▸ Texte à étudier
◇ ◇ ◇ ◇
L'efficacité fonctionnelle d'un épithélium pigmentaire rétinien est suspendue à la présence de cils primaires à la surface des cellules qui le composent. C'est la conclusion apportée par des travaux publiés dans « Cell Reports » par des chercheurs de l'Institut national de l'œil (un des instituts nationaux américains de la santé) et de l'institut de physiologie moléculaire de l'université allemande Johannes-Gutenberg.

Grâce à une série d'expériences menées in vitro sur des épithéliums pigmentaires rétiniens créés à partir de cellules IPS dérivées de cellules humaines matures, les chercheurs ont décrit le rôle de petites protubérances tubulaires (appelées cils primaires) dans la survie de l'épithélium pigmentaire rétinien. Les cils primaires sont des cils cellulaires assurant une fonction sensorielle pour le compte des cellules auxquelles ils sont rattachés. Les patients atteints de ciliopathies génétiques présentent de nombreux symptômes, dont fait d'ailleurs partie la dégénérescence de la rétine.
◇ ◇ ◇ ◇
▸ Extraits des données
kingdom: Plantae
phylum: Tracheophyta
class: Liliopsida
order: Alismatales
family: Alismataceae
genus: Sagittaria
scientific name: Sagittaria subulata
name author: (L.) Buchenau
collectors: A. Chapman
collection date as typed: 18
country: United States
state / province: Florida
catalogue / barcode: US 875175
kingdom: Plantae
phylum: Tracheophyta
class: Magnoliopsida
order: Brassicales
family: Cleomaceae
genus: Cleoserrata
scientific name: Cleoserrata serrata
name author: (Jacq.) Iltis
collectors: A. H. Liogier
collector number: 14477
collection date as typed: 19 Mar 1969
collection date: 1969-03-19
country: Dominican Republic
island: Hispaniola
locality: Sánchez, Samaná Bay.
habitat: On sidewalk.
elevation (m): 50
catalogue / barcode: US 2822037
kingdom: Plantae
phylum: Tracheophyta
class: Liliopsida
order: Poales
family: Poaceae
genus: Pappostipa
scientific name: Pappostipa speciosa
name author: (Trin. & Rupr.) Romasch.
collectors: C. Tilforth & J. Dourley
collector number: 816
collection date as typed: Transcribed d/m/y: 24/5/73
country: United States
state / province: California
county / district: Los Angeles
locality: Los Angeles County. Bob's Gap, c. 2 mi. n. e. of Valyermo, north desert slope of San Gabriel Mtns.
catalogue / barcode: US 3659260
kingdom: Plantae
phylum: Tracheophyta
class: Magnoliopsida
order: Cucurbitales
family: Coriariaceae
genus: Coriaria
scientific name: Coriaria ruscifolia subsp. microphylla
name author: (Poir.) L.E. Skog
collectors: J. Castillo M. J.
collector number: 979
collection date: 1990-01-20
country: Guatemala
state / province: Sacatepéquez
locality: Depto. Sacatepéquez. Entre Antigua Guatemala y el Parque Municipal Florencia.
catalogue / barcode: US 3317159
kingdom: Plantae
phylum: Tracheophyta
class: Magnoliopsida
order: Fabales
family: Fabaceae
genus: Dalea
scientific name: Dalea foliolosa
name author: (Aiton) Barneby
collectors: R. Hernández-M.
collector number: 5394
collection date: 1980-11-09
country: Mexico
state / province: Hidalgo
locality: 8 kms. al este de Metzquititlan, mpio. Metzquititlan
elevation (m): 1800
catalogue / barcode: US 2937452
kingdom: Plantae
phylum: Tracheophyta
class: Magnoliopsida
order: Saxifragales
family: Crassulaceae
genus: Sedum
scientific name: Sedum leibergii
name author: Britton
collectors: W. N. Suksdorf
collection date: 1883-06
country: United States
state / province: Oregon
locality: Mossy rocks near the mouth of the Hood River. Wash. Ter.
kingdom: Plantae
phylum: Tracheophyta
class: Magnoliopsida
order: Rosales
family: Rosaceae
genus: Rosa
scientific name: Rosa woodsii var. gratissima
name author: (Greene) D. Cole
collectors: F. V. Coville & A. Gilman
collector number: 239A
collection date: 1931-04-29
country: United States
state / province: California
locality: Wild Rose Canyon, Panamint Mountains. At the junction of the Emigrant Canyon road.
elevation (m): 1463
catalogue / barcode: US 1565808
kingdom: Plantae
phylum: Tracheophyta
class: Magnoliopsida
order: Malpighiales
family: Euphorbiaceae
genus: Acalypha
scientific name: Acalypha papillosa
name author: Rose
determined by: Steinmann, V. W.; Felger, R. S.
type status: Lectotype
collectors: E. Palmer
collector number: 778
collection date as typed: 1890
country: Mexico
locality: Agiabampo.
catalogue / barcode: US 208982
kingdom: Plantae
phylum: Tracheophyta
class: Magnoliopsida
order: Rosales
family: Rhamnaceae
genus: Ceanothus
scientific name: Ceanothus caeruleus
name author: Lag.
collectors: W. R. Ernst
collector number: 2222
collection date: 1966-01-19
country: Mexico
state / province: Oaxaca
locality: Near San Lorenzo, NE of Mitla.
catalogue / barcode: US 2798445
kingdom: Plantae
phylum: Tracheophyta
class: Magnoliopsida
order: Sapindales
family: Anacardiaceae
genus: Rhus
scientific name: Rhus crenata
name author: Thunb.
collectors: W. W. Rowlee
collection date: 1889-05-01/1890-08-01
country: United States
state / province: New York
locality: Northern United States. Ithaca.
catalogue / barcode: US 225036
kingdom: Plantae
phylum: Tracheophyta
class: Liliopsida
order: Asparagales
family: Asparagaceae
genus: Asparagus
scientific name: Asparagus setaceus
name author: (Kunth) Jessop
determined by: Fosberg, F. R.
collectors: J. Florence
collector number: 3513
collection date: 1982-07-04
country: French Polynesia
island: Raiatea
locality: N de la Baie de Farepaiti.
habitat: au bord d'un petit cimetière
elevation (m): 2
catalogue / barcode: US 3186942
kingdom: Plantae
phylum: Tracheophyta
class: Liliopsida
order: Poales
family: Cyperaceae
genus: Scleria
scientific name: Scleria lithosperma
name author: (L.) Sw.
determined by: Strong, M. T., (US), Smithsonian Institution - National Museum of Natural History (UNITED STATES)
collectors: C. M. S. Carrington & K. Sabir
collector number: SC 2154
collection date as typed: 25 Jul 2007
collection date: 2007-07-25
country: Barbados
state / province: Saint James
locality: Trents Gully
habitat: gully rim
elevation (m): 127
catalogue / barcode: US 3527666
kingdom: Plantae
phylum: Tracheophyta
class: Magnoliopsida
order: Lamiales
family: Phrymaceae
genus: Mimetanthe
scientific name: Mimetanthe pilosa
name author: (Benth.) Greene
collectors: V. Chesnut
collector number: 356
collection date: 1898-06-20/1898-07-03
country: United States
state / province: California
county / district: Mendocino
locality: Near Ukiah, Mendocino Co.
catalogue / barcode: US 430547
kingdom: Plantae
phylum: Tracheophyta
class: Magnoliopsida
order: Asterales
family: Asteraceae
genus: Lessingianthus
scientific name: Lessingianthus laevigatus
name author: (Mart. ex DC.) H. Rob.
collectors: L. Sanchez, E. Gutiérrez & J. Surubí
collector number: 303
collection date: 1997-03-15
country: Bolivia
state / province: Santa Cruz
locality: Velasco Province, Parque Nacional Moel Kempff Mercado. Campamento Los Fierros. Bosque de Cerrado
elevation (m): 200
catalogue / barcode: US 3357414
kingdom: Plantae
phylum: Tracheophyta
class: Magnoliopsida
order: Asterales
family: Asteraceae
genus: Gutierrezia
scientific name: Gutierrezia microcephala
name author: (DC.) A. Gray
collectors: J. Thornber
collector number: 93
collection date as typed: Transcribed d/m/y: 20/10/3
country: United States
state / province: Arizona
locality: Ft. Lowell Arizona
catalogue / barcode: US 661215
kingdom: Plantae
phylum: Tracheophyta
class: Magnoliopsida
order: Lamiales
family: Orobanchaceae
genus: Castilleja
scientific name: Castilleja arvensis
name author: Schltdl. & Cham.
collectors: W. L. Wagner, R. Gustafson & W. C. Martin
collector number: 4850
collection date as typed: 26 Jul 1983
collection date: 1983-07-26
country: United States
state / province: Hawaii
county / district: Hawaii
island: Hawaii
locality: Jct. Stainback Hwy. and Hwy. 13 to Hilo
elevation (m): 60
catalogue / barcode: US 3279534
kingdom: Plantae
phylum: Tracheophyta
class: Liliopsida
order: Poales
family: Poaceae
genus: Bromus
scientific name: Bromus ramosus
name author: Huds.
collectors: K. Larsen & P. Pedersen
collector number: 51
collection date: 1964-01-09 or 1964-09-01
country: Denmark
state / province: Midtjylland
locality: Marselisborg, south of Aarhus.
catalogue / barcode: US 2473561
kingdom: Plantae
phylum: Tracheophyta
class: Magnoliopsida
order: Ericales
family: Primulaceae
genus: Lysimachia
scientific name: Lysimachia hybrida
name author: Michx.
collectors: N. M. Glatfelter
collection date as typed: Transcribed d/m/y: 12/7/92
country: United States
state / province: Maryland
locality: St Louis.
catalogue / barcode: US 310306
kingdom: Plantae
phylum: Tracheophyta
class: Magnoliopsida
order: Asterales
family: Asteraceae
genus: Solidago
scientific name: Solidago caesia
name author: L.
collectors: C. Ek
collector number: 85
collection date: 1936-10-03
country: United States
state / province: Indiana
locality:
◇ ◇ ◇ ◇
▸ Consignes
1. D'après le texte sur les cils primaires, dans quelle revue les travaux des chercheurs ont-ils été publiés ?
2. Résumez sous forme de liste le paragraphe du texte sur les cils primaires qui commence par « Grâce à une série d'expériences », en gardant ses faits principaux.
3. Recopiez le passage du texte sur les cils primaires qui va de « Grâce à une » jusqu'à « de la rétine. » inclus.

▸ Corrigé des exercices
1. Dans « Cell Reports ».

2.
- Les chercheurs ont mené des expériences in vitro sur des épithéliums pigmentaires rétiniens créés à partir de cellules IPS, elles-mêmes dérivées de cellules humaines matures.
- Ils ont décrit le rôle des cils primaires, de petites protubérances tubulaires, dans la survie de l'épithélium pigmentaire rétinien.
- Les cils primaires ont une fonction sensorielle pour les cellules auxquelles ils sont rattachés.
- Les patients atteints de ciliopathies génétiques ont de nombreux symptômes, dont la dégénérescence de la rétine.

3.
Grâce à une série d'expériences menées in vitro sur des épithéliums pigmentaires rétiniens créés à partir de cellules IPS dérivées de cellules humaines matures, les chercheurs ont décrit le rôle de petites protubérances tubulaires (appelées cils primaires) dans la survie de l'épithélium pigmentaire rétinien. Les cils primaires sont des cils cellulaires assurant une fonction sensorielle pour le compte des cellules auxquelles ils sont rattachés. Les patients atteints de ciliopathies génétiques présentent de nombreux symptômes, dont fait d'ailleurs partie la dégénérescence de la rétine.